# Machine Learning to Detect Android Malware using Android App Permissions

## Project Overview

This project uses a public data set of Android permissions collected from over 29000 benign and malware Android apps.
The goal of my project is to explore several supervised ML algorithms and compare how effectively they 
can distinguish harmless apps from malware. The problem is of interest because computer malware 
on mobile devices has significant economic impact as well as violations of privacy. 
This is a supervised ML problem using a labeled data set. The task is binary classification -- determine whether a given app is 
likely to be malware or not
based on the presence or absence of specific Android permissions.

### Project Repository

https://github.com/albert-kepner/Supervised_ML_Project

### The Data Set

This project uses the NATICUSdroid (Android Permissions) Dataset from UCI ML data repository: https://archive.ics.uci.edu/ml/datasets.php.
A link to this specific data set is here: https://archive-beta.ics.uci.edu/ml/datasets/naticusdroid+android+permissions+dataset .

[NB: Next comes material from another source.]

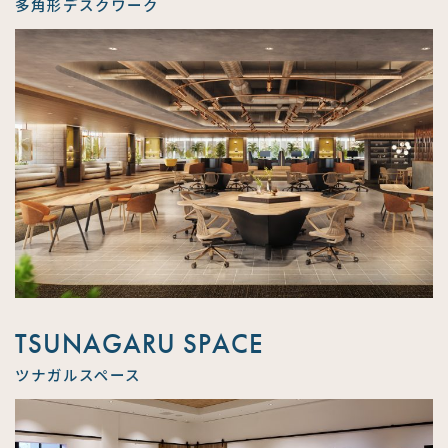
多角形デスクワーク
TSUNAGARU SPACE
ツナガルスペース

Citation: Mathur, Akshay & Mathur, Akshay. (2022). NATICUSdroid (Android Permissions) Dataset. UCI Machine Learning Repository.

The data set data.csv can be downloaded from the above website.
The data set consists of 86 features which are either standard or customize Android permissions. These features were selected 
from a larger set possible Android permissions by the data set authors. These features have already been selected
with the goal of maximizing discrimination between malware and benign apps. 
Each permission is either present or absent for a given app. 
So we have 86 columns containing 0 or 1 for the presence of a given permission.
The last column of the data set is the label which is 0 for benign or 1 for malware. 
The data is already clean with no missing values.
There are 29332 rows where each row represents 1 Android app known to be malware or not.
14700 of the apps are malware, and 14632 are benign, so the two classes are evenly balanced.
The data was collected from benign and malware Android applications over the period from 2010 to 2019.

## Exploratory Data Analysis and Feature Selection

In this data set all the features are permissions encoded 0/1 as is the label. 
There are limited choices to display this data graphically. One thing of interest is
how correlated the features are with each other. I created a correlation matrix and heat map showing all
the pairwise correlations between features.

See more details in the project notebook here: 
    
https://github.com/albert-kepner/Supervised_ML_Project/blob/master/Data_Set_And_Exploratory_Data_Analysis.ipynb

In the above notebook I also looked at the pairwise correlations between the 86 features. 
I eliminated one feature of each pair with the highest correlation until there were no pairs correlated above 0.90 .
This process eliminated 12 features, leaving 74 feature columns.
At the end of this notebook, I used sklearn.model_selection.train_test_split 
to save the training data (70%) and testing data (30%) off in separate CSV files train_data.csv and test_data.csv. This will
make it convenient to train and evaluate multiple models on the same data in separate notebooks.